Misappropriation: U.S. v. Larkin, No. 1:15-cr-00043 (E.D.N.Y.) is an action in which Diane Lamm, the manager of Capital Financial Group, LLC and Aegis Capital Fund LLC was sentenced to serve 36 months in prison following her guilty plea on two counts of securities fraud. The charges were based on two schemes. In the first, between 2009 and 2013, Ms. Lamm obtained over $11 million by promising Capital L investors to use their money to purchase, consolidate and sell registered investment advisory businesses. Rather, she and her co-defendant diverted the funds to their own use. In the second, Ms. Lamm and her co-defendant diverted over $2.4 million of investor funds from Aegis Capital to their own use. In addition, following the liquidation of that Fund rather than returning fund assets to investors as required, over $2 million of investor money was diverted to the use of Ms. Lamm and her co-defendant. The Court also ordered the defendant to pay restitution in the amount of $15,640,582.46.
Manipulation: U.S. v. Durante, No. 1:15-cr-00171 (S.D.N.Y.) is an action which named as defendants Edward Durante, a securities law recidivist, Christopher Cervino, formerly a broker, and others. In August 2016 Mr. Durante, a majority shareholder of penny stock firm VGTL, created a scheme to manipulate the share price which would allow him to sell his shares and bring other shareholders to the firm. Mr. Durante, along with Mr. Cervino and others, purchased shares of the firm using the brokerage clients of Mr. Cervino. In many instances clients were not aware of the transactions.
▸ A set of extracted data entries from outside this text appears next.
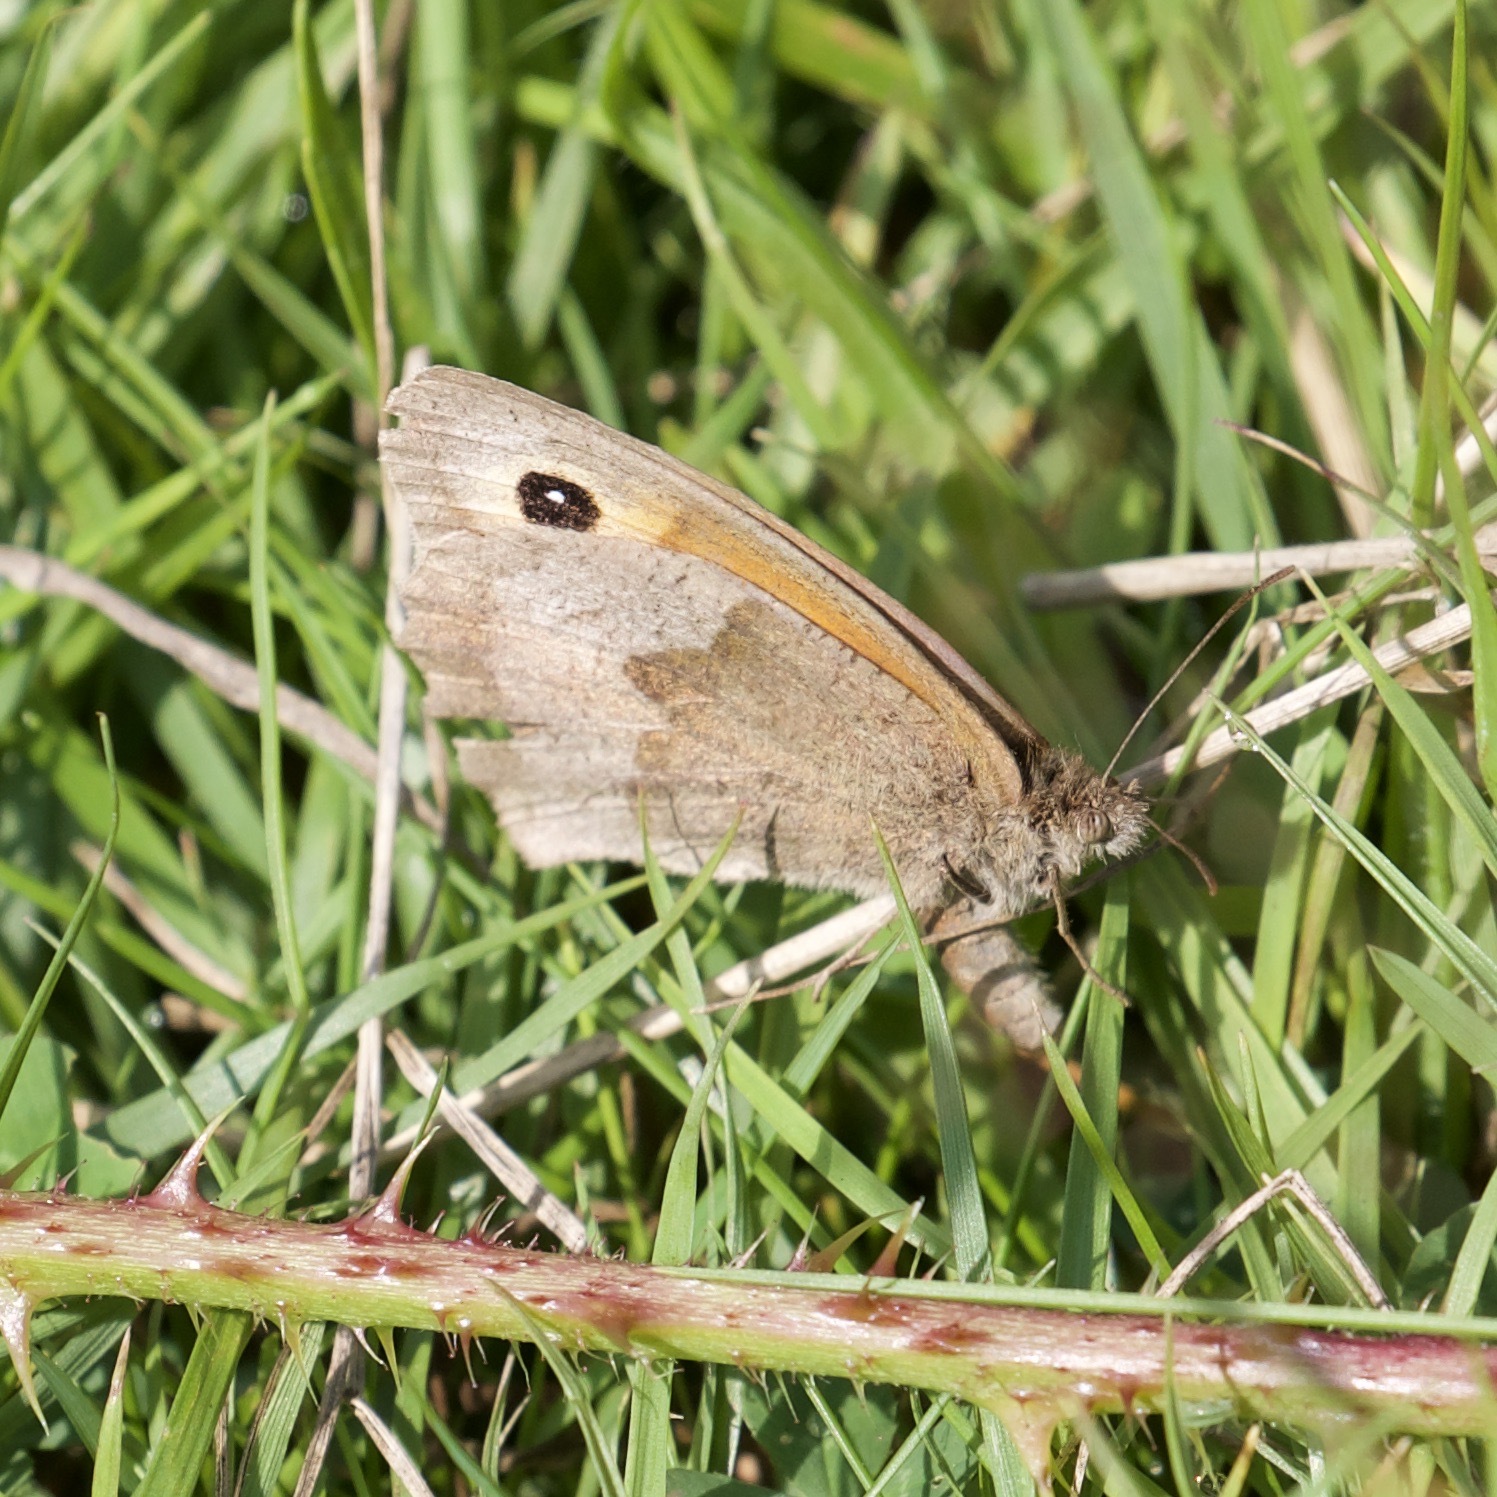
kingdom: Animalia
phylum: Arthropoda
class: Insecta
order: Lepidoptera
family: Nymphalidae
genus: Maniola
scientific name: Maniola jurtina
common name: Meadow brown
In conducting these transactions Defendants took both sides of trades and manipulated the share price upwards from about $0.25 to as much a $1.90. Mr. Cervino was paid at least $35,000 for his assistance. Over all Mr. Durante purchased about $3.5 million shares through client accounts with the assistance of Mr. Cervino and another. Previously, Mr. Cervino pleaded guilty. This week he was sentenced to serve 53 months in prison followed by 3 years of supervised release. He was also ordered to forfeit $290,787. See also SEC v. Durante, Civil Action No. 1:15-cv-09874 (S.D.N.Y.)(settled by Mr. Cervino who consented to the entry of permanent injunctions which include a penny stock bar).
False Information: Andrew Ferguson, former CEO of Australian Bright Abalone, the largest Australian off-shore abalone farmer, was convicted of 17 counts of furnishing shareholders and the board of directors with false information. Following an Australian Securities and Investments Commission investigation, the former executive was charged with furnishing false information to investors. At trial he was also charged with furnishing false information to the board of directors. The jury returned a verdict of guilty on all counts. The firm is in administration.
Client Data: Chan Wai Nun, an investment counselor at DBS Bank, was suspended by the Securities and Futures Commission for a period of six months for violations of rules governing client data. Specifically, prior to moving to a new firm he transferred data for over 200 clients through his personal gmail account to a similar account of a friend at his new firm. The new firm discovered the transfer which is a violation of the applicable rules and reported it.